Perceptions that China is gaining influence and leading in technology are likely to harden bipartisan pressure to respond on competition grounds even as views about moral leadership diverge. Policymakers could face a paradox: public desire to counter China’s rise while simultaneously preferring less international activism or moral leadership, making calibrated strategies—economic, diplomatic and technological—more politically appealing than large military commitments.
Comparison & Data
| Measure | 2017 | Dec 2025 (NPR/Ipsos) |
|---|---|---|
| % saying U.S. is a moral leader | 60% | 39% |
| % prioritizing democracy & human rights | 42% | 32% |
| % saying U.S. top military power | — | 64% |
| % saying China gaining influence | — | 57% |
The table highlights the largest measurable change: the drop from 60% to 39% in those who say the U.S. is a moral leader. Other figures provide context for shifting priorities and perceived global competition. The follow-up sample size and margin of error mean smaller subgroup differences should be interpreted cautiously, but the overall downward movement on moral leadership is statistically meaningful for the full sample.
Reactions & Quotes
Pollsters and commentators interpreted the results as evidence of both aspirational consensus and partisan fracture.

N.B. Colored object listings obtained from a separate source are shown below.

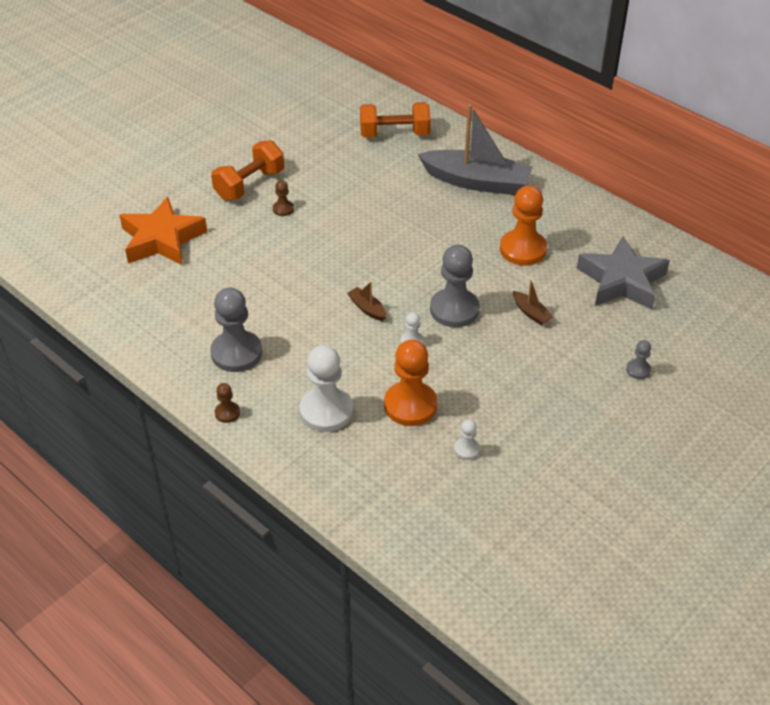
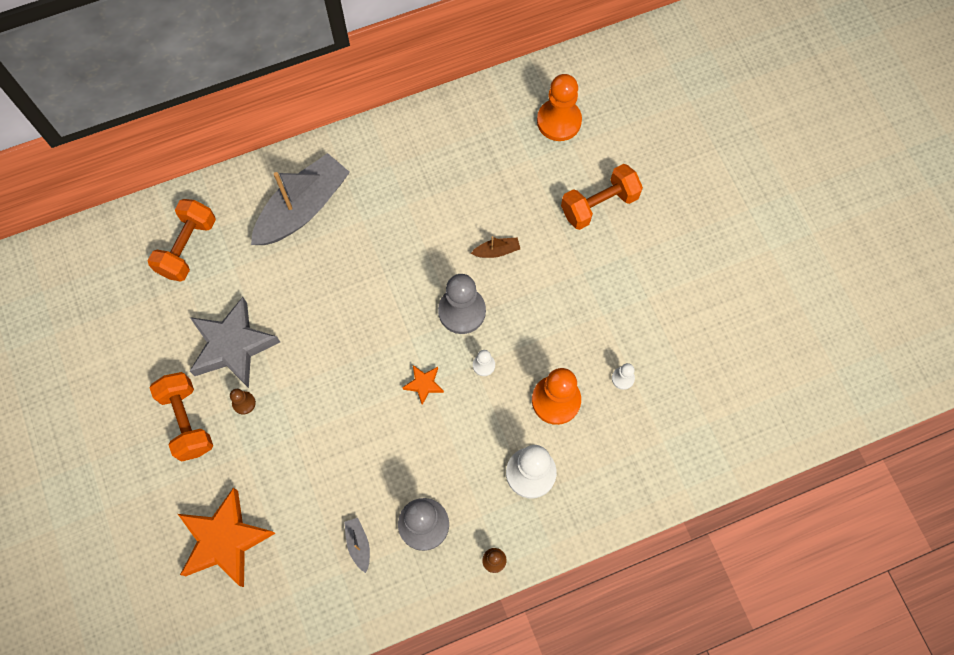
camera: 65 degrees left, 25 degrees up
brown boat [347,282,386,321] -> orange star [402,365,444,405]
orange pawn [500,185,547,266] -> orange pawn moved to [537,74,582,141]
grey star [577,237,670,310] -> grey star moved to [190,297,280,388]
grey pawn [626,340,651,379] -> orange dumbbell [561,164,643,230]
none -> grey boat [344,518,370,573]

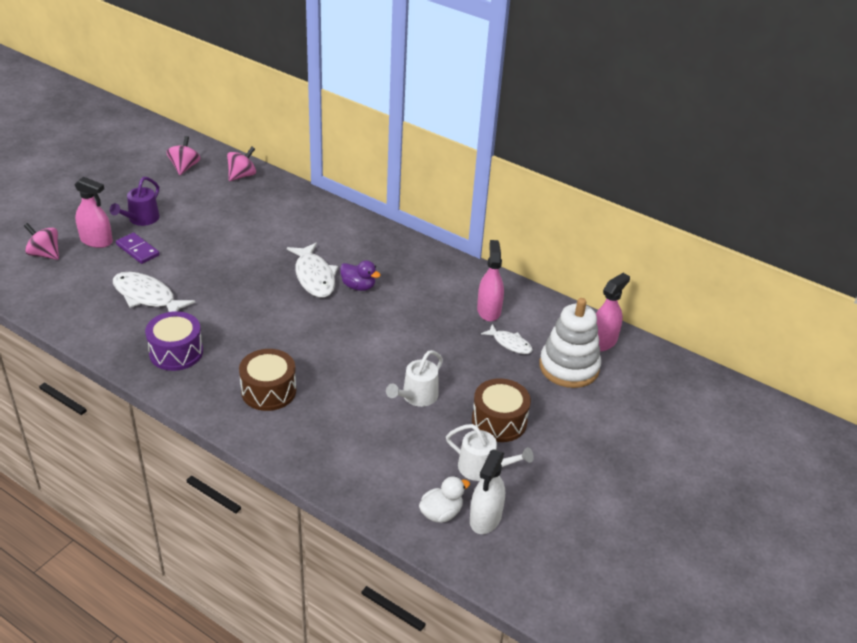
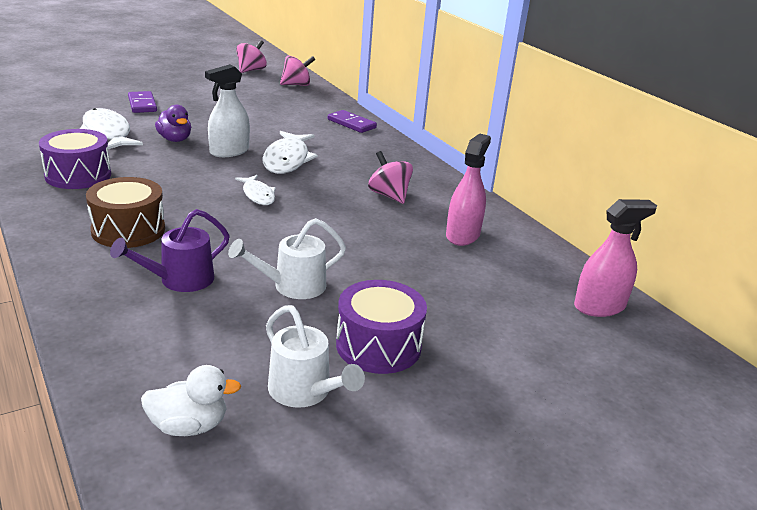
camera: 25 degrees right, 10 degrees down
pink spinning top [24,223,59,260] -> pink spinning top moved to [368,151,413,204]
pink spray bottle [74,177,113,248] -> none
purple watering can [110,177,160,226] -> purple watering can moved to [110,209,230,292]
purple duck [340,260,381,291] -> purple duck moved to [155,105,191,142]
white spray bottle [470,450,505,534] -> white spray bottle moved to [205,64,250,157]
brown drum [472,378,531,442] -> purple drum [336,280,427,374]
white fish [481,324,533,354] -> white fish moved to [235,175,276,205]
white stacking toy [539,298,601,388] -> none
none -> purple domino [328,110,377,133]

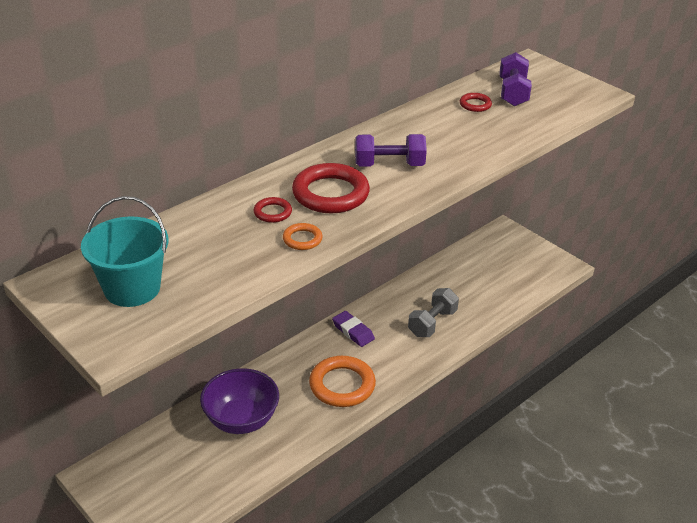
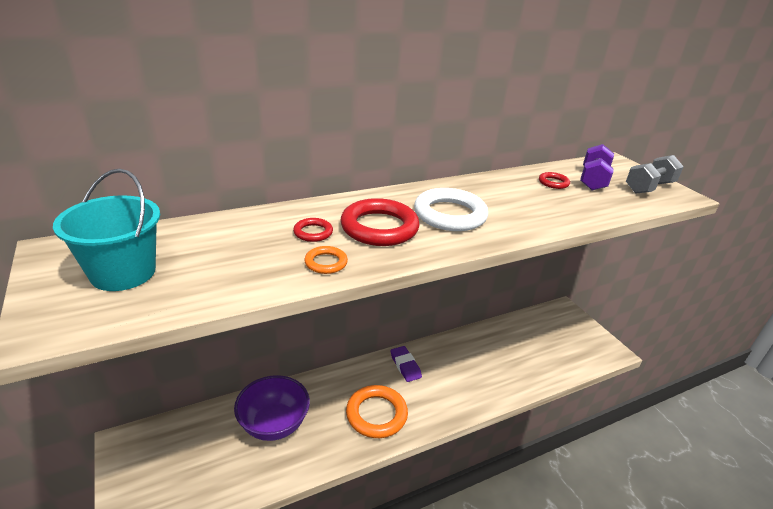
camera: 15 degrees right, 5 degrees down
purple dumbbell [355,134,427,167] -> white ring [414,188,488,231]
grey dumbbell [408,288,459,337] -> grey dumbbell moved to [626,155,684,194]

Americans overwhelmingly believe that the U.S. should be the world’s moral leader, but the current assessment is less rosy—only two in five think the U.S. is fulfilling that role.
Mallory Newall, Ipsos (vice president, public affairs)
This comment frames the central puzzle: broad normative agreement about a U.S. role that many believe the country is not living up to. Ipsos highlights partisan divergence: Democrats are markedly more pessimistic about U.S. standing, while Republicans remain more confident.
Public opinion shows significant uncertainty about military commitments such as defending Taiwan, with ‘don’t know’ responses the single largest category.
NPR analysis of the December NPR/Ipsos survey
NPR’s reading underscores the practical consequence of uncertainty: unclear public preferences make sustained military commitments politically risky and complicate policymakers’ decision calculus in crises.
Unconfirmed
- The poll was fielded before the Jan. 3, 2026 Venezuela operation; claims about how that operation changed public opinion rely on a separate Reuters/Ipsos item and are not measured in the December NPR/Ipsos survey.
- Attributing the decline in perceived moral leadership to any single policy or administration action is not confirmed by the poll; causation is not established by these cross-sectional results.
- Smaller subgroup estimates (e.g., specific age cohorts or narrowly defined partisan slices) may have higher sampling error and should be interpreted cautiously.
Bottom Line
The NPR/Ipsos poll reveals a striking dissonance: most Americans want the United States to act as a moral leader, but far fewer believe it does so today. That gap—coupled with rising concerns about Chinese influence and a public that increasingly favors domestic-oriented foreign-policy goals—creates a complex political environment for leaders who seek to combine moral leadership with strategic competition.
For policymakers, the results point to two simultaneous pressures: meeting public demand for tangible, domestic benefits from foreign policy, and responding to strategic competition with China even as consensus on moral leadership weakens. The high level of uncertainty on commitments such as Taiwan suggests elected officials will face an uphill task securing durable public backing for major military commitments without clearer public debate and sustained messaging.